Since the introduction of the five-door Maruti Suzuki Jimny in India, car enthusiasts, particularly those who enjoy customizing their vehicles, have eagerly awaited its arrival. The three-door Jimny, popular overseas, is known for its vast customization options. In India, a notable customization kit inspired by the Mercedes-AMG G-Wagen has been applied to a five-door Jimny, as showcased in a YouTube video uploaded by MRD Cars.
This customized Jimny successfully emulates the iconic design of the Mercedes-Benz G-Class, colloquially known as G-Wagen. Beginning with the front, the modified Jimny features a distinct body-colored bumper with larger fog lamp housings. The fascia is completely redesigned, showcasing an AMG grille with vertical slats and a Suzuki logo in the center. The G-Wagen-inspired rounded all-LED headlamps replace the original headlamps, and the front fenders are revamped to resemble those of the G-Wagen, complete with clear-lens turn indicators on top.
On the side profile, the Jimny retains its black-colored steel wheels but gains G-Wagen-like blacked-out rear view mirrors. The front roof panels are fitted with integrated LED lights, and a spoiler adorns the rear windscreen. The flared trapezoidal wheel arches are now body-colored. At the rear, the modified Jimny boasts a body-colored spare wheel cover and a revised rear bumper with LED tail lamps resembling the G-Wagen’s design.
Inside, the customized Jimny sports a custom cabin featuring a dual-tone red and black theme, similar to the original Mercedes-AMG G63. Red highlights adorn the seat and door pad upholsteries, as well as the steering cover. Notably, all modifications are focused on visual aesthetics, with no mechanical changes made to the off-roader. The Jimny retains its 1.5-liter 104.8 PS petrol engine mated to a 5-speed manual gearbox, as showcased in the video.
Is this legal?
Like the body wraps, these bolt-on kits lie in grey area. Since these chnage the identifty of the car, the cops and RTO might deem them as illegal.
Certain changes can be made to your vehicle in India without violating the original manufacturer’s specifications. These alterations include cosmetic adjustments like changing the car’s color, adding minor accessories such as rain visors and bumper corner protectors, and upgrading tires and wheels to those of a higher variant within the limits set by the carmaker. However, engine swapping requires prior permission from the Regional Transport Office (RTO). Violating any of these rules can result in a fine of Rs 5,000 per alteration or imprisonment for up to six months.

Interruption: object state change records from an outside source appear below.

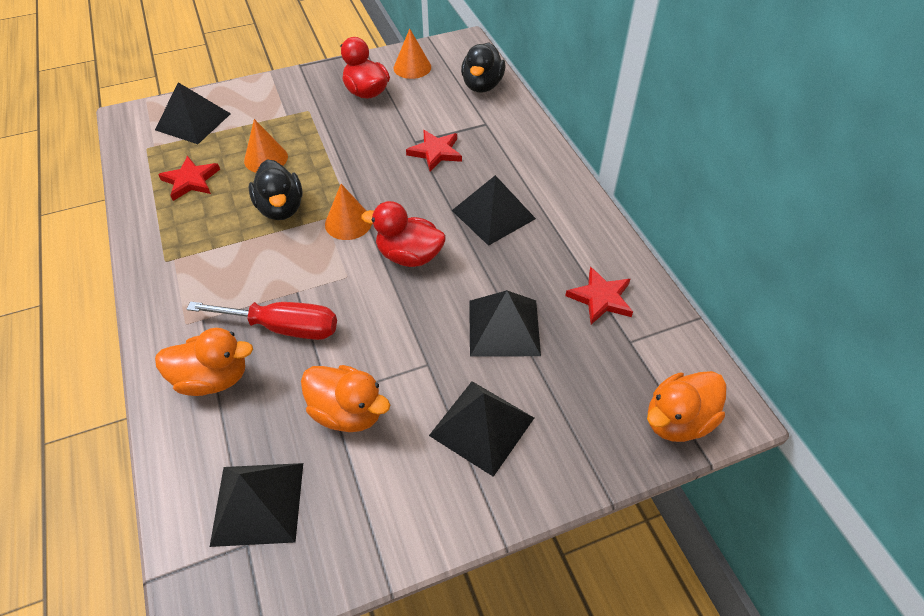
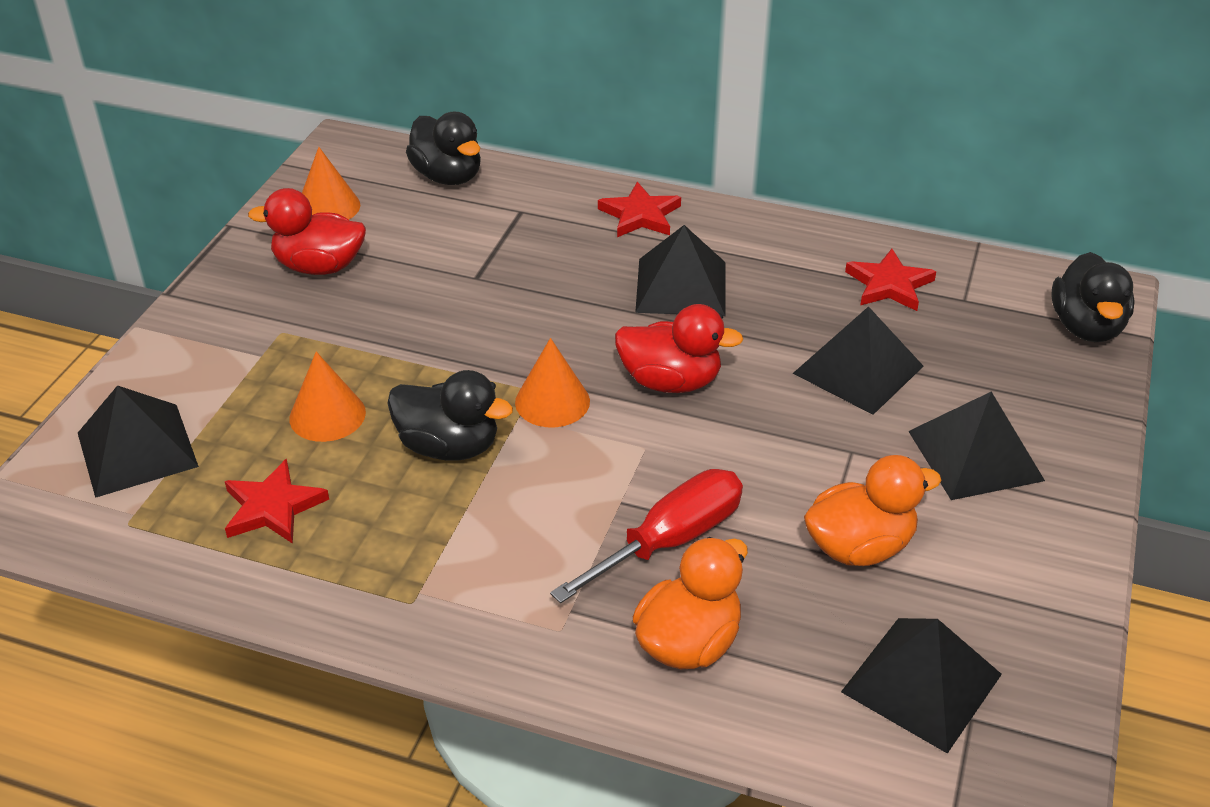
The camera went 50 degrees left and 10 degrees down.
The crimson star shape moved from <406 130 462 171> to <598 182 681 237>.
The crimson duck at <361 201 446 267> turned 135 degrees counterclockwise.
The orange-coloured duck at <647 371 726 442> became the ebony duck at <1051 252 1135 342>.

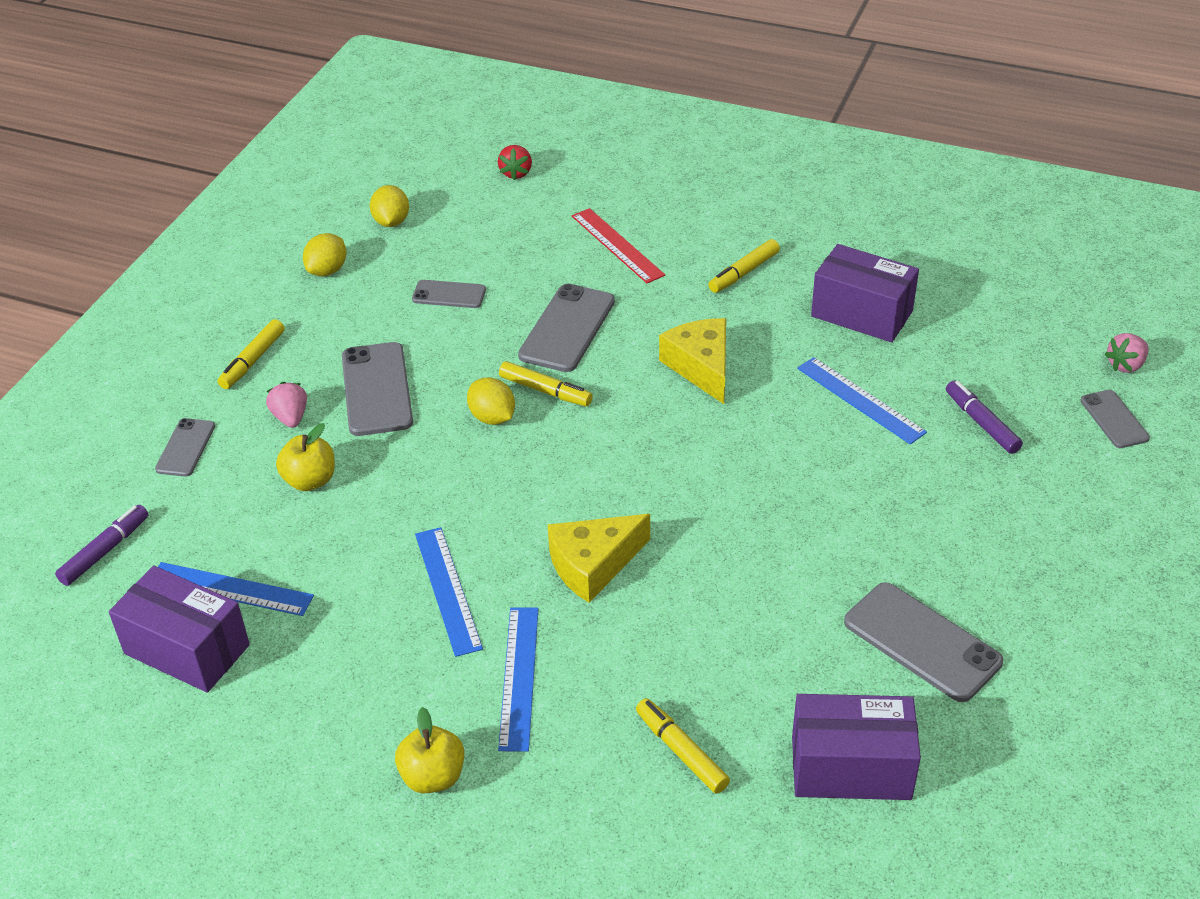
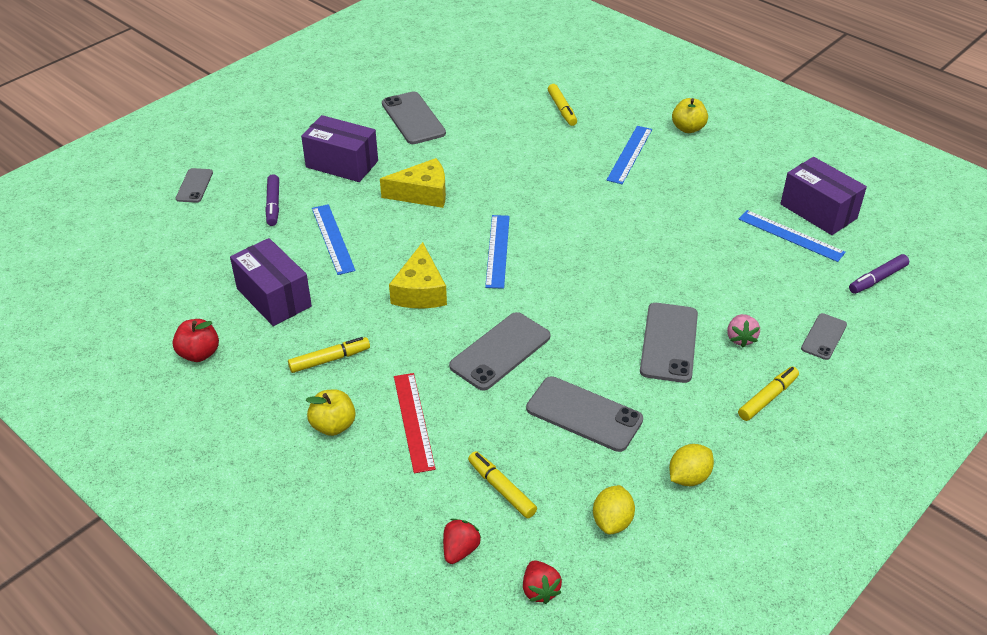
The camera went 160 degrees left and 0 degrees up.
The gray phone at <412 280 486 308> changed to 1.71 times the size.
The rosy toy strawberry at <1105 333 1149 373> disappeared.
The bright yellow marker pen moved from <499 361 593 406> to <468 451 537 519>.
The bright yellow citrus fruit at <467 377 515 425> disappeared.
The bright yellow apple moved from <276 423 335 491> to <306 389 356 436>.
The bright yellow piece of cheese moved from <548 514 650 603> to <380 158 446 208>.
The cobalt measuring stick moved from <415 527 483 657> to <485 215 510 289>.
The purple package moved from <792 694 921 800> to <301 115 378 182>.
The crimson apple at <172 319 219 362> appeared.
The crimson toy strawberry at <523 560 562 604> appeared.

Structural changes to vehicles are not legal in India, according to the Supreme Court and the Motor Vehicle Act. Such modifications are prohibited from being used on public roads. However, enthusiasts may use such vehicles as project cars for private properties, such as racing tracks or farmhouses. Still, if found on public roads, the police have the authority to seize them.

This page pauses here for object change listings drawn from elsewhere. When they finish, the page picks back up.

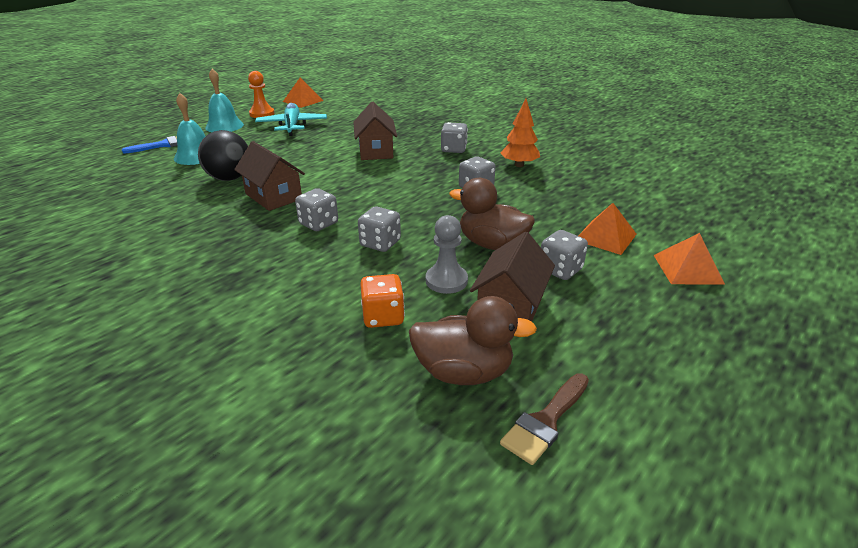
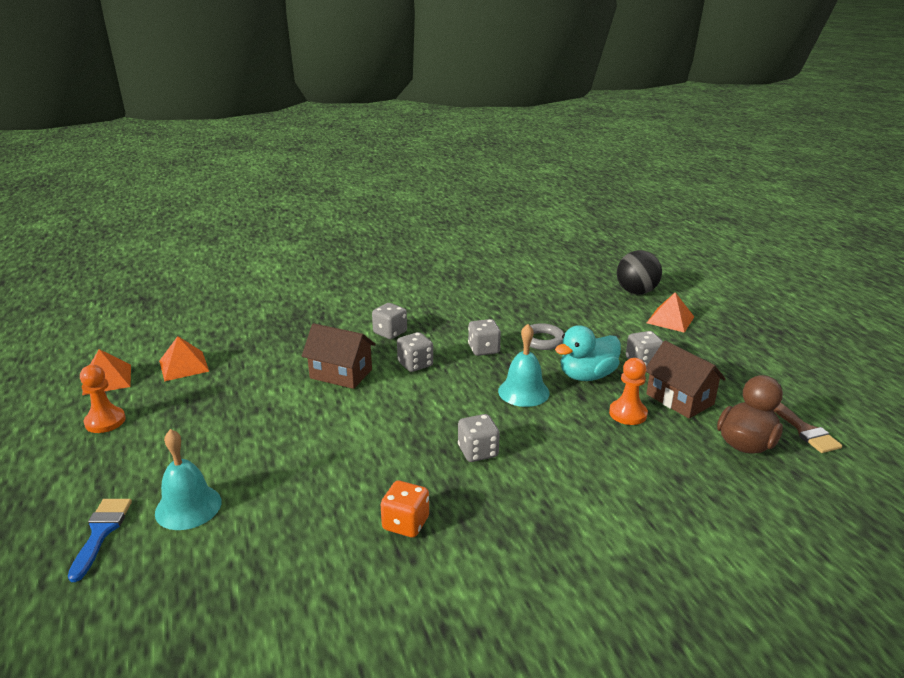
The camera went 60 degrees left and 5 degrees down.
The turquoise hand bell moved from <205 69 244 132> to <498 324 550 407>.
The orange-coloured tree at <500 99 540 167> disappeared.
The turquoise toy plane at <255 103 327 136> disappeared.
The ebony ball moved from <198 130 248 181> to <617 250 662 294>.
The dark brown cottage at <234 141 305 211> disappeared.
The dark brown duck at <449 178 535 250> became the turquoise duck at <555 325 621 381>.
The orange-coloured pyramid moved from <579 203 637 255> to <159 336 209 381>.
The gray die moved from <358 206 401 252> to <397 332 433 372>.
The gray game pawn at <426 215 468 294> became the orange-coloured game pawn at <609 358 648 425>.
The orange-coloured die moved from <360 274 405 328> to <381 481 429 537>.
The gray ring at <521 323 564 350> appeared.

Even aftermarket accessories like bull bars and other structural changes are banned in India. Additionally, using tires that are too large for a vehicle is also prohibited. While these modified vehicles may draw attention on the roads, they are often constructed without proper welding equipment at local garages, making them potentially dangerous.
If a vehicle disintegrates while on the road, it can cause serious accidents. To monitor such modifications, the police in different states set up check-points and issue challans for violators.